宮坂省吾・三浦 實・関川博次(1997)岩なだれによって形成された元地地すべり地.地すべり学会北海道支部研究発表論文集,24-31.
Yamagishi,H.,Miura,M.,Ishii,M.,1995,Motpchi Earthflow on October 11,1994,on Rebun Island,Hokkaido.Landslide News,No.9,24-26.
雨宮和夫・宮坂省吾・加藤孝幸・鴈澤好博(1997)北海道礼文島の前期中新世溶結凝灰岩.日本地質学会104年学術大会講演要旨,134.
宮坂省吾・雨宮和夫(2000)礼文島の中新統に関する覚え書き.秋葉 力先生追悼論文集,137-141.

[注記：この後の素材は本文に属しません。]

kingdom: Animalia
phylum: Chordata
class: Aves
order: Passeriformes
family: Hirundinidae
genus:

山岸宏光・三浦実・石井正之(1995)1994年10月礼文島元地アースフロー.平成7年度地すべり学会北海道支部研究発表会予稿集,50-51.
磯貝晃一・清水順二・山本茂樹(2008)2006年5月に礼文島元地地すべり付近で発生した岩盤崩落とそれに伴う射出現象などについて.北海道の地すべり研究30年(CD資料集),83-89.